-- SOURCE TEXT follows --

Saturday, January 11, 2014

COPING WITH COLD WEATHER SHOWS HOW HUMAN INGENUITY WORKS



January 2014 began with  severe cold weather that plunged Bloomington, Indiana,  temperature to 14 degrees below zero Fahrenheit (and a wind-chill of minus 30).  Nedra and I were house bound for about four days before we could drive to replenish our food supply.  The last time we experienced such cold weather was in Minneapolis in 1986 when I was on sabbatical leave studying medical genetics at the Dight Institute.  We lived in the student “ghetto” known as Dinkytown.  The temperature for several days was below minus 20 degrees Fahrenheit and I had to removed the battery from the car when I got back from the University and carry it into the apartment where we lived so I could get it started in the morning.  I learned from our neighbors that multiple layers of clothing is the most important way to survive, including “long john” underwear that extended to my toes.  Even with all the scarves and layers of clothing I would still have ice caking around the fabrics surrounding my face.  Fortunately I did not have to go out in this Bloomington freeze.  I had my computer at home to use,  an advantage of internet technology not present when I was at Minnesota.   Nedra and I prevented “cabin fever” by keeping busy with our projects.  Nedra had quilting projects to do and I wrote a flurry of Life Lines articles for the North Shore of Long island newspapers. I got caught up reading Science and Nature articles.  We also tried out new bean soups, ideal for cold weather, especially with the left over ham bones from the Christmas treat  our son John and his wife Dawn sent us.

It also made me reflect on what makes humans such a successful species.  We can create micro-environments that allow us to live and function in hot or cold weather or in arid or wet surroundings.  There are limits to this.  We depend on others and cannot do this all by ourselves.  Living in an industrialized civilization requires a surrendering of individual autonomy to some degree.  We can’t make our own computers, telephones, cable news television channels, or even build our comfortable homes with all their utilities.  We often take these things for granted but when a sudden change in weather or a natural disaster occurs, we quickly realize how interdependent we humans are. There are hundreds of skills we depend on to make a civilization possible.

-- SOURCE TEXT concluded --

_WHAT TO DO_.
1/ Do these statements agree with the cold-weather post? Answer yes or no for each, and quote the words from the post that decide it.
(a) The temperature in Bloomington fell to 14 degrees below zero Fahrenheit.
(b) The writer had internet access at home during the 1986 stay in Minneapolis.
(c) The writer had to go outside during the Bloomington freeze.
2/ According to the cold-weather post, at what institute did the writer study medical genetics while on sabbatical in Minneapolis?
3/ Return the passage from the cold-weather post that begins at the words "It also made" and stops after "a civilization possible.", with no changes.

-- DATA RECORDS follows --

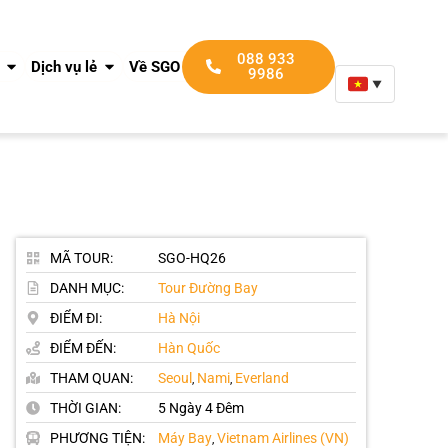
088 933 9986
088 933
Dịch vụ lẻ
Về SGO DMC
9986
▼
MÃ TOUR:
SGO-HQ26
DANH MỤC:
Tour Đường Bay
ĐIỂM ĐI:
Hà Nội
ĐIỂM ĐẾN:
Hàn Quốc
THAM QUAN:
Seoul
Nami
Everland
,
,
THỜI GIAN:
5 Ngày 4 Đêm
PHƯƠNG TIỆN:
Máy Bay
Vietnam Airlines (VN)
,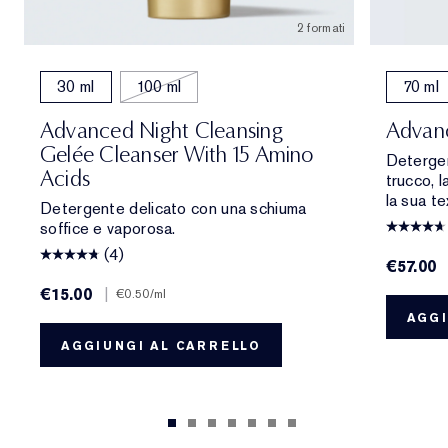
2 formati
30 ml
100 ml
70 ml
Advanced Night Cleansing
Advanc
Gelée Cleanser With 15 Amino
Detergen
Acids
trucco, 
la sua te
Detergente delicato con una schiuma
soffice e vaporosa.
(4)
€57.00
€15.00
|
€0.50
/ml
AGGI
AGGIUNGI AL CARRELLO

-- DATA RECORDS concluded --

_EXERCISE RESPONSES_.
1/
(a) Yes: "temperature to 14 degrees below zero Fahrenheit"
(b) No: "an advantage of internet technology not present when I was at Minnesota"
(c) No: "Fortunately I did not have to go out in this Bloomington freeze."

2/ The Dight Institute.

3/
It also made me reflect on what makes humans such a successful species.  We can create micro-environments that allow us to live and function in hot or cold weather or in arid or wet surroundings.  There are limits to this.  We depend on others and cannot do this all by ourselves.  Living in an industrialized civilization requires a surrendering of individual autonomy to some degree.  We can’t make our own computers, telephones, cable news television channels, or even build our comfortable homes with all their utilities.  We often take these things for granted but when a sudden change in weather or a natural disaster occurs, we quickly realize how interdependent we humans are. There are hundreds of skills we depend on to make a civilization possible.